Constitutional AI Process
# Phase 1: Supervised Learning from Principles
Step 1: Model generates initial response (may be harmful)
Step 2: Model critiques its own response using constitutional
        principles (e.g., "Is this response harmful?")
Step 3: Model revises response based on self-critique
Step 4: Revised responses become training data

# Phase 2: RLAIF (RL from AI Feedback)
Step 1: Model generates multiple responses
Step 2: AI evaluates responses against constitution
Step 3: AI-generated preferences train a reward model
Step 4: RL optimizes the model using this reward model

Example Constitutional Principles

Principle Purpose
"Choose the response that is least likely to be used for harmful purposes" Reduces harmful content generation
"Choose the response that is most respectful of everyone's autonomy" Prevents manipulation and coercion
"Choose the response that is most honest and transparent" Reduces deception and hallucination
"Choose the response that would be judged most suitable by a thoughtful senior employee" General safety and appropriateness

Value Alignment and Robustness

Models trained with CAI and RLHF develop several properties that make jailbreaking harder:

Internalized Values

Safety behaviors are embedded in model weights, not just in prompt instructions. The model "understands" why certain content is harmful.

Generalized Refusal

The model can recognize novel harmful requests even if they do not match any specific pattern it was trained on.

Consistent Behavior

CAI-trained models maintain safety behaviors across long conversations and context switches where prompt-based defenses weaken.

Nuanced Judgment

Rather than rigid keyword blocking, the model can assess the intent and context of requests with more nuance.

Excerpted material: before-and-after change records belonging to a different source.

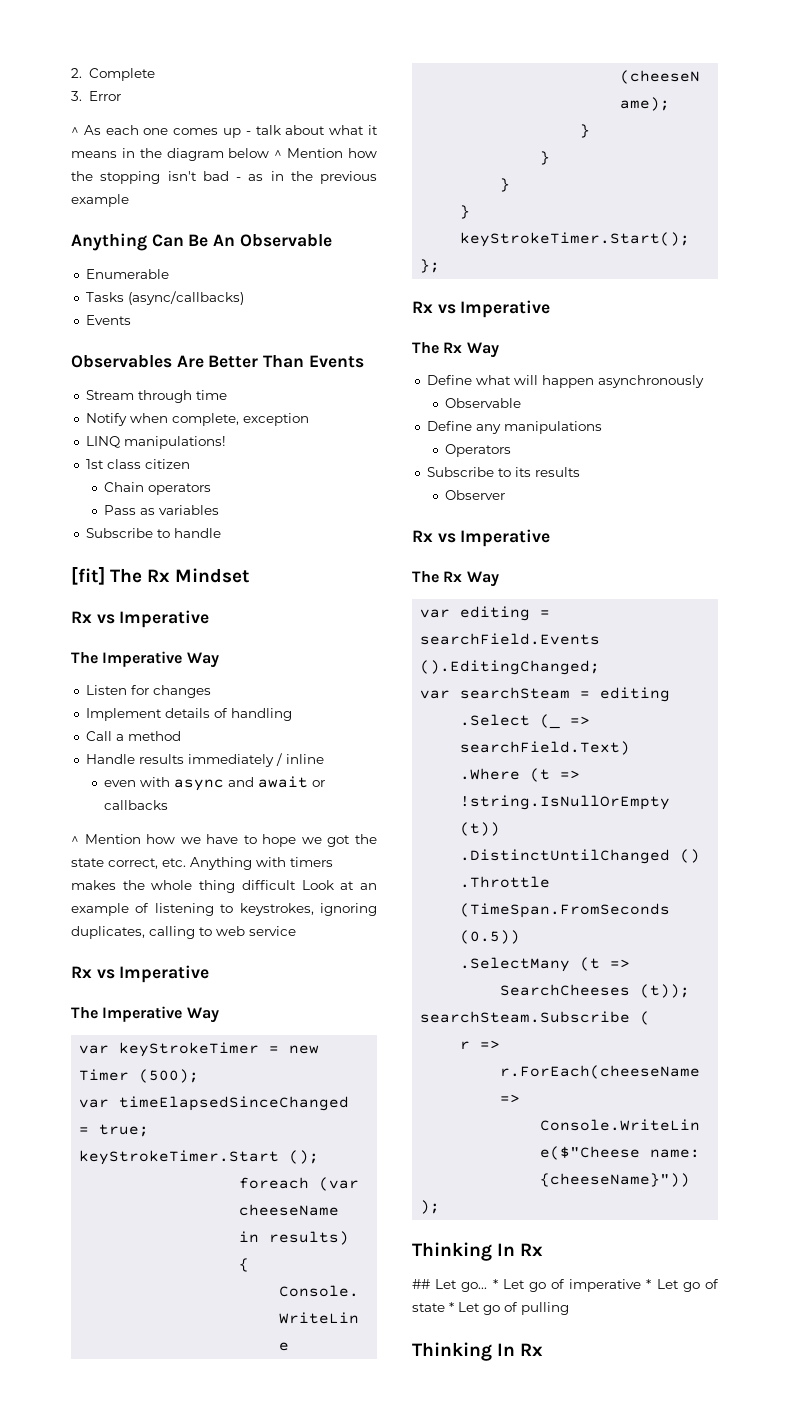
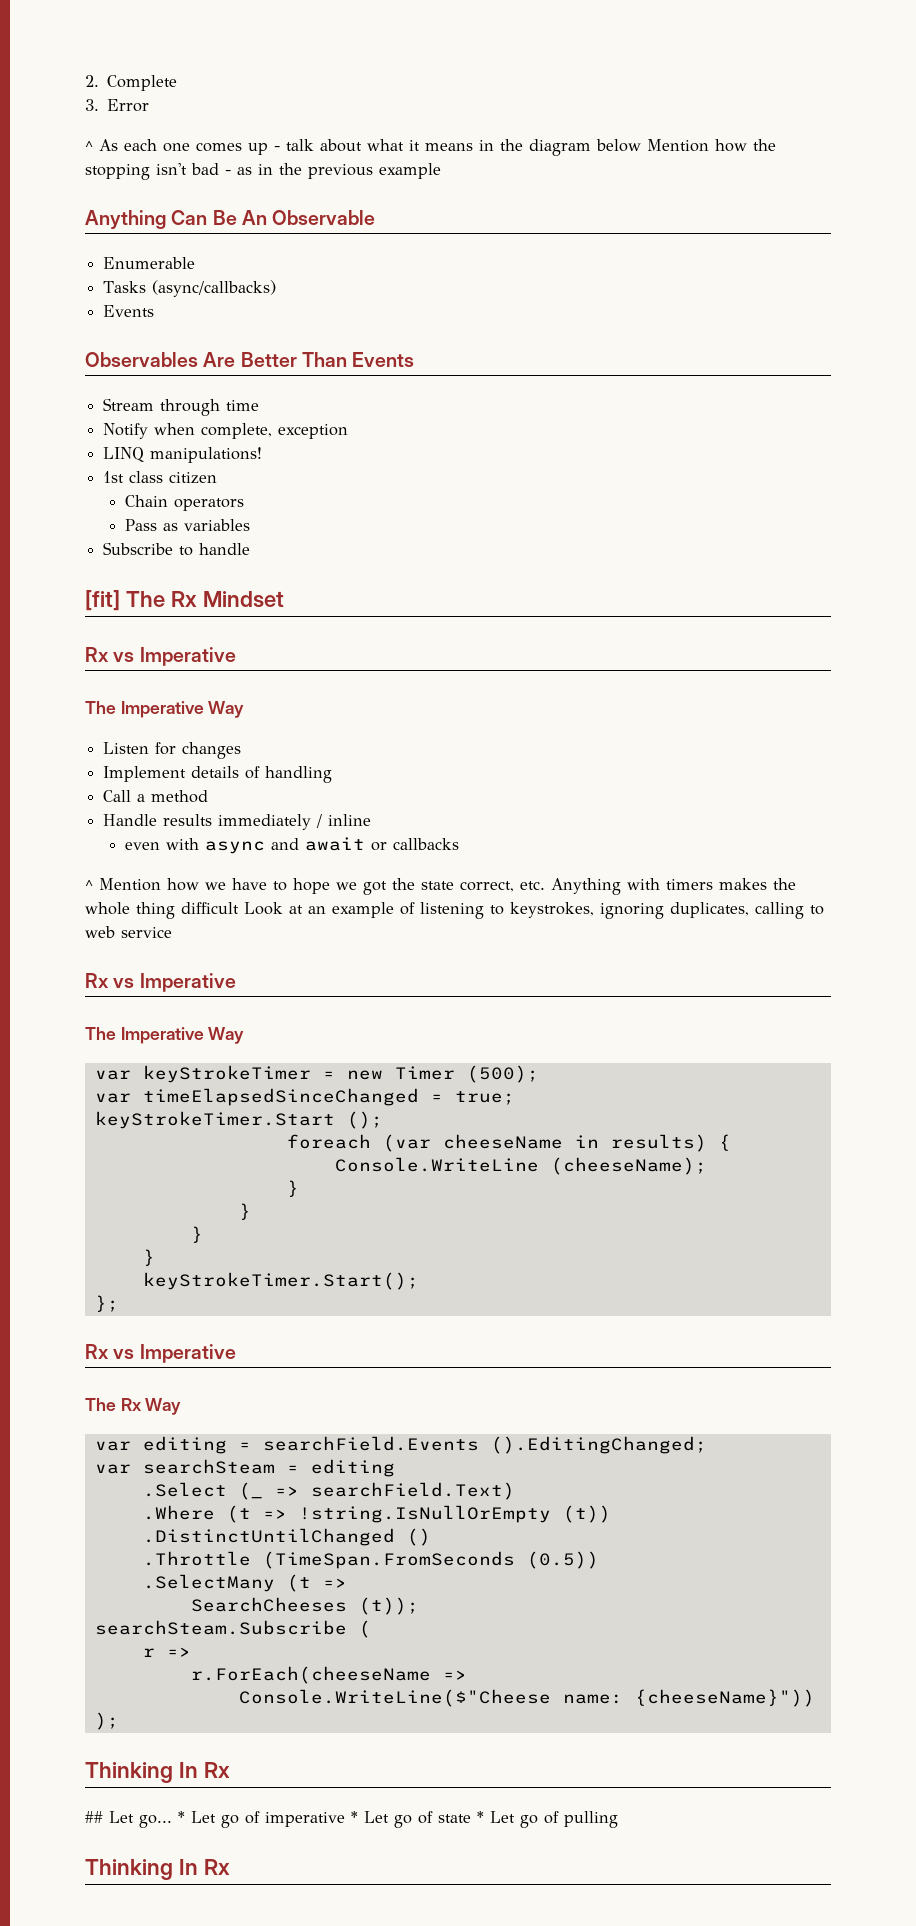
[274,150,283,158] ^ -> (641, 145) none
[426,375,704,388] [444,398,521,408] [426,421,602,434] [444,444,511,457] [426,467,580,477] [444,490,505,500] [412,529,551,547] [412,571,499,587] // Define what will happen asynchronously // Observable // Define any manipulations // Operators // Subscribe to its results // Observer // Rx vs Imperative // The Rx Way -> (182, 1406) none

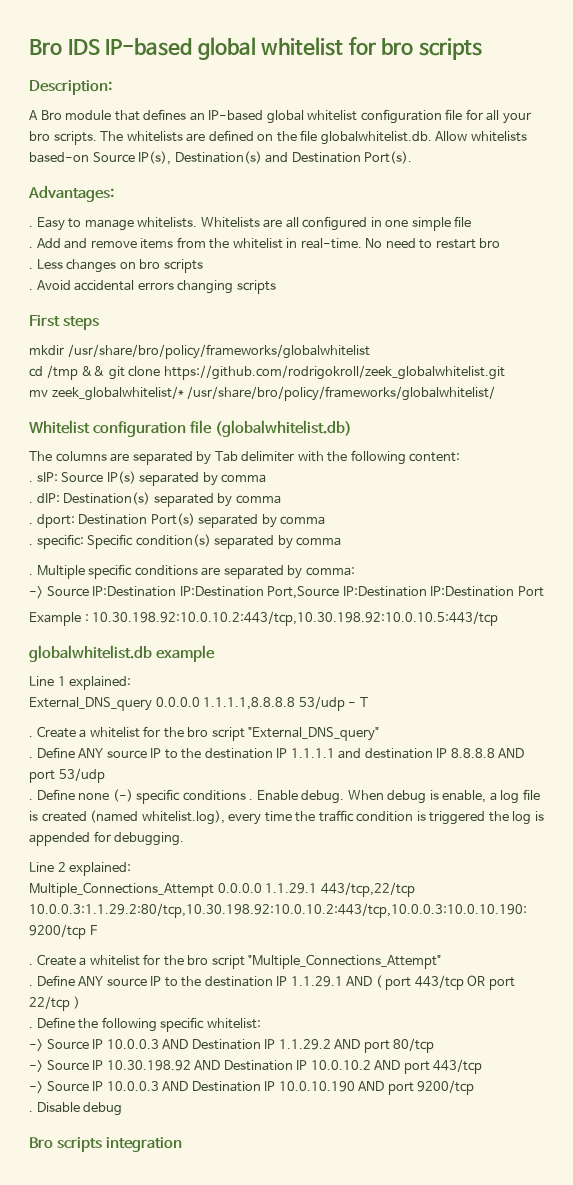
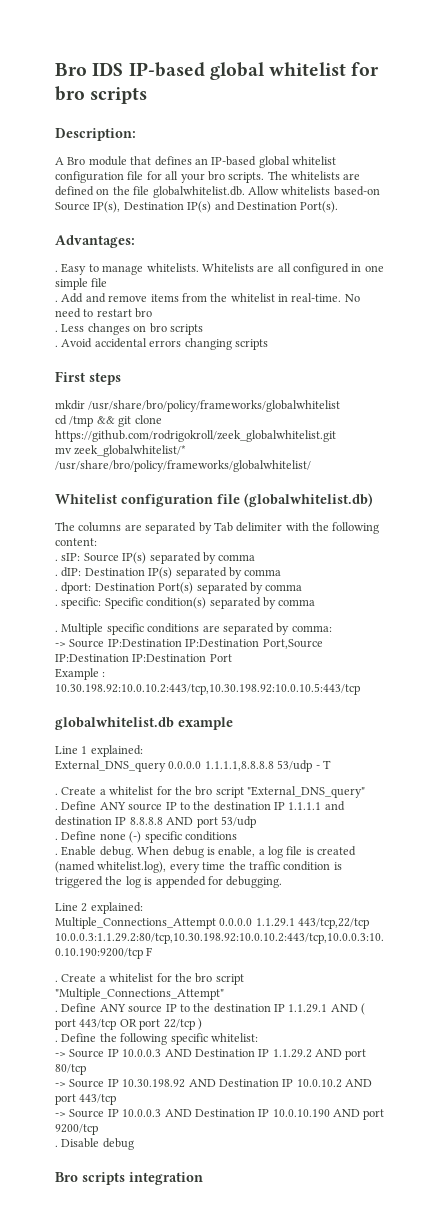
[174,151,262,164] Destination(s) -> [123,201,212,213] Destination IP(s)
[63,492,151,505] Destination(s) -> [84,567,173,579] Destination IP(s)
(246, 795) none -> (237, 836) //

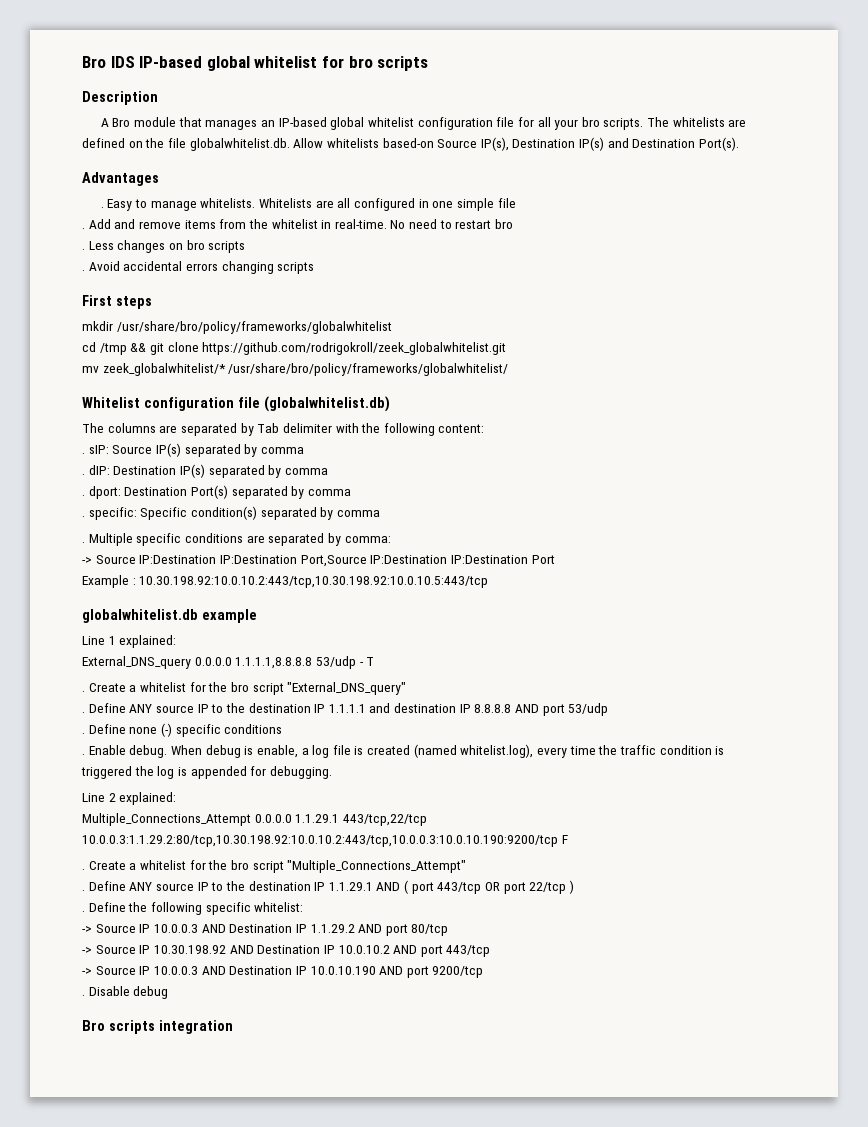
[55,128,136,141] Description: -> [82,91,158,105] Description
[154,156,192,166] defines -> [205,120,258,130] manages
[55,235,135,248] Advantages: -> [82,172,159,186] Advantages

Combining Model-Level and Application-Level Defenses

The strongest jailbreak prevention combines both approaches:

  • Model-level: CAI/RLHF training provides a strong baseline of safety
  • System prompt: Hardened prompts add application-specific rules
  • Input filtering: Catches known attack patterns before they reach the model
  • Output monitoring: Validates model responses for safety compliance
  • Continuous red teaming: Identifies new vulnerabilities as they emerge
Practical takeaway: When choosing an LLM for a safety-critical application, prioritize models with strong alignment training (like Claude, GPT-4, or Gemini). Then add your own defense layers on top. No single approach is sufficient alone.